Kenya is set to benefit from a Sh8.5 billion kitty
set aside by the European Union to prevent loss of life and destruction
of property in the Horn of Africa region as a result of the ongoing El
Niño rains.
The money will be shared out between Kenya, Djibouti,
Ethiopia, Eritrea, Uganda, Somali and Uganda, which according to the EU
have a combined 14.4 million people affected by the heavy rains so far.
The EU has announced aid of up to Sh13.5 billion to
finance emergency actions in countries affected by the El Niño rains in
Africa, the Caribbean, Central and South America.
“We need to react now so El Niño does not undermine
the efforts in poverty alleviation in many countries in the world that
have fought so hard to achieve.

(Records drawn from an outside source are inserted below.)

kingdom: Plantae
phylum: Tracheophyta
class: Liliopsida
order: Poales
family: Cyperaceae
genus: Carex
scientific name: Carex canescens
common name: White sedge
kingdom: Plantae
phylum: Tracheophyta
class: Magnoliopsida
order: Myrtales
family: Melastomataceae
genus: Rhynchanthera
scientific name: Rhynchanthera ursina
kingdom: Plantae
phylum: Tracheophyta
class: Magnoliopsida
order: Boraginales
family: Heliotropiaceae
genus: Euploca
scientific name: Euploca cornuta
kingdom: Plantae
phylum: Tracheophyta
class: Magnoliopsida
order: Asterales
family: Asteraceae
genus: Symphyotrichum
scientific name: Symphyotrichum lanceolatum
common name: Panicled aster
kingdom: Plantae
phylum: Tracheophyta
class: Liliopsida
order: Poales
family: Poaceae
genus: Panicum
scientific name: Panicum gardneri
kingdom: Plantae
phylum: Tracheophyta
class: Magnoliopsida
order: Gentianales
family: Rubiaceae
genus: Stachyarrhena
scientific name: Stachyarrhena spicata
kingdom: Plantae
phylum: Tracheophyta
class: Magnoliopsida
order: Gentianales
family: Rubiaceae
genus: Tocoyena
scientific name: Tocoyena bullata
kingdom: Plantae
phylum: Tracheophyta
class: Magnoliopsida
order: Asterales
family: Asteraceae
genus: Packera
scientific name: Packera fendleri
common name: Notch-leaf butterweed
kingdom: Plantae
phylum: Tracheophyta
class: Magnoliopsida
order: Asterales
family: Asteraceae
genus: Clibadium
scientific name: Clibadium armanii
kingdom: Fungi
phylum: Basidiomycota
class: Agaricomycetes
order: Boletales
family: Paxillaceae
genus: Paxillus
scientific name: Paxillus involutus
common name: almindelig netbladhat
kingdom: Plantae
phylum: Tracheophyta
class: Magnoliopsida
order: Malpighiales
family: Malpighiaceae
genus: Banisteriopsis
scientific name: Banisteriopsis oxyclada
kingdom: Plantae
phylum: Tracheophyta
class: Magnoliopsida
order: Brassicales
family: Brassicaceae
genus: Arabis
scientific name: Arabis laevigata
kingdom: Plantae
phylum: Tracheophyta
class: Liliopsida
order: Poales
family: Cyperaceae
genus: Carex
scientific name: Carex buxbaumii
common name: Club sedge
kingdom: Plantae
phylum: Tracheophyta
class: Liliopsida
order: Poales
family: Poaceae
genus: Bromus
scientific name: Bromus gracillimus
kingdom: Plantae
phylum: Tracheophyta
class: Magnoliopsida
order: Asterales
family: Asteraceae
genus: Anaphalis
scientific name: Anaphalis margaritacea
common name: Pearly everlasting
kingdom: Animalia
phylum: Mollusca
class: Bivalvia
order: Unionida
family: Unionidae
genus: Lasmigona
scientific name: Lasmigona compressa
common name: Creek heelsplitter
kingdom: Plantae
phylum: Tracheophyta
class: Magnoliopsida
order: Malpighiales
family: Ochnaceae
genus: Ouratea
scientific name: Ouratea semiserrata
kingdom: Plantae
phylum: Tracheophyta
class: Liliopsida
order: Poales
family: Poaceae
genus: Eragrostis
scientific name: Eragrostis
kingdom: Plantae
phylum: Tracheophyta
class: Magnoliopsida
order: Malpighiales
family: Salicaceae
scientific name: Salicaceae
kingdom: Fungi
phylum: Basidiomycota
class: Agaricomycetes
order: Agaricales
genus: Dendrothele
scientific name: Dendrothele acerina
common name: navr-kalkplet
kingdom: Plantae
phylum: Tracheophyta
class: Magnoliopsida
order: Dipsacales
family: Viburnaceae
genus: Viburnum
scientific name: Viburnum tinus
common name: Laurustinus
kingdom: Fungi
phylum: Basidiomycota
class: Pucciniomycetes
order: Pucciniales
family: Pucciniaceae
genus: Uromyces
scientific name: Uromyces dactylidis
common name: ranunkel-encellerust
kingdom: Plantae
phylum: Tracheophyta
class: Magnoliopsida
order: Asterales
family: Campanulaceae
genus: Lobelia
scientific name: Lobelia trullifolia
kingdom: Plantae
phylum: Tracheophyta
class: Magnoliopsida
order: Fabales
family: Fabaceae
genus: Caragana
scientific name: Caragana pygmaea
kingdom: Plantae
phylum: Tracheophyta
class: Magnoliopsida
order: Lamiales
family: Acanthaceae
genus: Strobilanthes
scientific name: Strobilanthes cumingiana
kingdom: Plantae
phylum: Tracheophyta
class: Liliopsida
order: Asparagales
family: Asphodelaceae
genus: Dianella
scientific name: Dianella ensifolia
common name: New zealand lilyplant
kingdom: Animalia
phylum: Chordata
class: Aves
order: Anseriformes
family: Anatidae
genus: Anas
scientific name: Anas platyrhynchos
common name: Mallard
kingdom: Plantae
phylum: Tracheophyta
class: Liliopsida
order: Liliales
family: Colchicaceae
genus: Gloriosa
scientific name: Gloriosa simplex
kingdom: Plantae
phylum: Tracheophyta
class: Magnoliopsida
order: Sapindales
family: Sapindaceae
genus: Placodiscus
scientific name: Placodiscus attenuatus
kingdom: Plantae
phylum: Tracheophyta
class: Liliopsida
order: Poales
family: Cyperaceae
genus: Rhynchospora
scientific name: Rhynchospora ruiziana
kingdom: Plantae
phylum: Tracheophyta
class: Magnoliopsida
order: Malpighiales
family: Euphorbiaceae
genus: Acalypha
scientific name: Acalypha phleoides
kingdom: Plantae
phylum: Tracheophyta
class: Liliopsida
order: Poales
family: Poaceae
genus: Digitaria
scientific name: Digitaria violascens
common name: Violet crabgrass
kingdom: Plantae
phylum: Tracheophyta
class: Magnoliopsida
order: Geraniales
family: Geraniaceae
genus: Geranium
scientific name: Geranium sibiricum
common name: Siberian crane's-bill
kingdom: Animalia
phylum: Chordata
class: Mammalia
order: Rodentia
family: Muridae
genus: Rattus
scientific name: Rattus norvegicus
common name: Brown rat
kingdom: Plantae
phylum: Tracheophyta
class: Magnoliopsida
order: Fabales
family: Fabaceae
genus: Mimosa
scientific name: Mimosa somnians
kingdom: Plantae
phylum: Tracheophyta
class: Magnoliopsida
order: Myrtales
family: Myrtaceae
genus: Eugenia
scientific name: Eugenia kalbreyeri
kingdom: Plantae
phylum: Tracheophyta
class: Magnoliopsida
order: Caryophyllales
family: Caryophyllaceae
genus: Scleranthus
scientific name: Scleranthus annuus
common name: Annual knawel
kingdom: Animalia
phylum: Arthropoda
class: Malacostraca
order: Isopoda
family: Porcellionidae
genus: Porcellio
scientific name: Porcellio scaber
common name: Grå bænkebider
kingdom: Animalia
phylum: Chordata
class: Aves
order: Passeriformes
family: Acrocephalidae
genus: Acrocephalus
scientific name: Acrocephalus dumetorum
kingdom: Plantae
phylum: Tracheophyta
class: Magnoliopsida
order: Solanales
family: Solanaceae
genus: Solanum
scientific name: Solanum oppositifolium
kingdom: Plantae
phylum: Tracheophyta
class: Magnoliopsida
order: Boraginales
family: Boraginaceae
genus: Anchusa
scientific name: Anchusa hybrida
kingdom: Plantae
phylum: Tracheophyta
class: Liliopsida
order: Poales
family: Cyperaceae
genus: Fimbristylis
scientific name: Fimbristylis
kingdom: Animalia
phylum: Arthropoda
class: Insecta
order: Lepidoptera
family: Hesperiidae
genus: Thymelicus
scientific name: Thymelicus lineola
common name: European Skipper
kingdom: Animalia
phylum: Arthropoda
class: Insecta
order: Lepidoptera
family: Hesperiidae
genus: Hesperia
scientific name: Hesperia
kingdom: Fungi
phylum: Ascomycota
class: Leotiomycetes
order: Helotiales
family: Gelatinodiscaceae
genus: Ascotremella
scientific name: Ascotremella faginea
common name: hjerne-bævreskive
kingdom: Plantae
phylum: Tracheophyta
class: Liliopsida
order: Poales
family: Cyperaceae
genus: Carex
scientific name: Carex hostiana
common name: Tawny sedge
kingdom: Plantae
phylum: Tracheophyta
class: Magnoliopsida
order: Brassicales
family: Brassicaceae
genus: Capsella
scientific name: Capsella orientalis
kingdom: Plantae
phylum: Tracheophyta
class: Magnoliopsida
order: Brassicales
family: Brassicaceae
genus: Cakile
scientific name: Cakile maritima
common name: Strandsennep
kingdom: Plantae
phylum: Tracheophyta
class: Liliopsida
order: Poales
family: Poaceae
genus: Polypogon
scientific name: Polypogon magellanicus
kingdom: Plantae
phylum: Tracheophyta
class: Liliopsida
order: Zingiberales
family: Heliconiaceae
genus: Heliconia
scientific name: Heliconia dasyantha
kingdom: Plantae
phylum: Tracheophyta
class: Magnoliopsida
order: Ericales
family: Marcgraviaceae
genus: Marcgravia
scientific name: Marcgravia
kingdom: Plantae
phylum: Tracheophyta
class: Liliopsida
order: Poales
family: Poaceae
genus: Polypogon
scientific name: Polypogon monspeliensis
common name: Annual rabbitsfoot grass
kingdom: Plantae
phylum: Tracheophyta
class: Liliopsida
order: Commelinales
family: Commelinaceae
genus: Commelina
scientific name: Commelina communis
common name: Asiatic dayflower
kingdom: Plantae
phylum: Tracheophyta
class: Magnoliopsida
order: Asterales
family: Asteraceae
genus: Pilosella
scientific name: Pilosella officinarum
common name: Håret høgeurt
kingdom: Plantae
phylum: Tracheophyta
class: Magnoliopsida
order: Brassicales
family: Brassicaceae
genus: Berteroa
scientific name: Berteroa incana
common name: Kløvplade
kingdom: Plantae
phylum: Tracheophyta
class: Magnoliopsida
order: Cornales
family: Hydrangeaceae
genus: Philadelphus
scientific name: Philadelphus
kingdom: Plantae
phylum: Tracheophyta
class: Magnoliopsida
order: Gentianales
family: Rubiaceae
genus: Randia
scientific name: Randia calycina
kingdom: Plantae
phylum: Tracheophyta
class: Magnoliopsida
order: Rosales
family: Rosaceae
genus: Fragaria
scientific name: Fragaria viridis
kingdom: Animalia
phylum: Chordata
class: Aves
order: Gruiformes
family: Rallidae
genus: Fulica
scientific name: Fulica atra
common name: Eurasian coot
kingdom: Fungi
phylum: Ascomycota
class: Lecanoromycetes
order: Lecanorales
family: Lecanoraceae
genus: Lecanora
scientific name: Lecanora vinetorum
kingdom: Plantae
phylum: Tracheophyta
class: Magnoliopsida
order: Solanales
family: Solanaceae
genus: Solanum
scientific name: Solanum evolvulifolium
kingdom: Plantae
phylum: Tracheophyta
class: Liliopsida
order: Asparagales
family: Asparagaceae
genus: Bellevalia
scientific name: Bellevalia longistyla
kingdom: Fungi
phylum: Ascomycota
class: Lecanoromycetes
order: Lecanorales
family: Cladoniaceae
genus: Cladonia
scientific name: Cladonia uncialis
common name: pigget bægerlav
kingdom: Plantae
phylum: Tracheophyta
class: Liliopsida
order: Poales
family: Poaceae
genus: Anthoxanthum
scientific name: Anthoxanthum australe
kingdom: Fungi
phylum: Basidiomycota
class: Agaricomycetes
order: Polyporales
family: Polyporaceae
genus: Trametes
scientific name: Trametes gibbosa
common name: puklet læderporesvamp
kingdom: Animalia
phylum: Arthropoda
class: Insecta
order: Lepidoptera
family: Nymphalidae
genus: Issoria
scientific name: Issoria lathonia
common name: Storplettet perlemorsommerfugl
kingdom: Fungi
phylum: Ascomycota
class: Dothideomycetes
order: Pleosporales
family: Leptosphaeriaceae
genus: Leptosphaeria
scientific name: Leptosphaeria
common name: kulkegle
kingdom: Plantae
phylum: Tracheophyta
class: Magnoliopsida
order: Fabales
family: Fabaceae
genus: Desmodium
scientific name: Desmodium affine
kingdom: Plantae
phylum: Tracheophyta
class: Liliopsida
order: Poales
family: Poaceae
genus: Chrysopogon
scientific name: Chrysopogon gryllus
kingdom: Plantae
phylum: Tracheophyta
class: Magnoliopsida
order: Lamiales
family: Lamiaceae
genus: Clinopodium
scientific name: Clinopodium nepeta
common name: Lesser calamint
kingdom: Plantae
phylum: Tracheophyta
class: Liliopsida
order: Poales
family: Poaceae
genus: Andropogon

Today the EU is boosting its efforts to
prevent a crisis that could cause instability in the longer term,” said
European Commissioner for International Cooperation and Development
Neven Mimica.
EU expects the current El Niño to be the strongest
on record surpassing a similar one that was experienced between 1997 and
1998.
Of the total amount EU has allocated for the
humanitarian aid, Sh12.9 billion will come from the European Development
Fund Reserves and Sh648 million from the humanitarian budget.
The funds will be utilised to save lives and
increase resilience in the affected countries to mitigate further damage
and address immediate needs of water, shelter, health and nutrition.
The financing comes at a time when the World Bank
has announced a Sh1.6 trillion budget to help African countries build
resilience to climate change shocks.
In September, the government said that it had set
aside Sh5 billion and put on standby 70,000 National Youth Service
members in readiness for the El Niño rains.
A similar move by counties to set aside as much as
Sh50 million for a similar cause has however been criticised with those
opposed to the allocations saying that it may lead to embezzlement of
funds by county authorities.
Mid last month, the cabinet secretary for the
National Treasury Henry Rotich scaled down the country’s growth
prospects for this year due to the El Niño rains which he said slowed
down business activity across various sectors.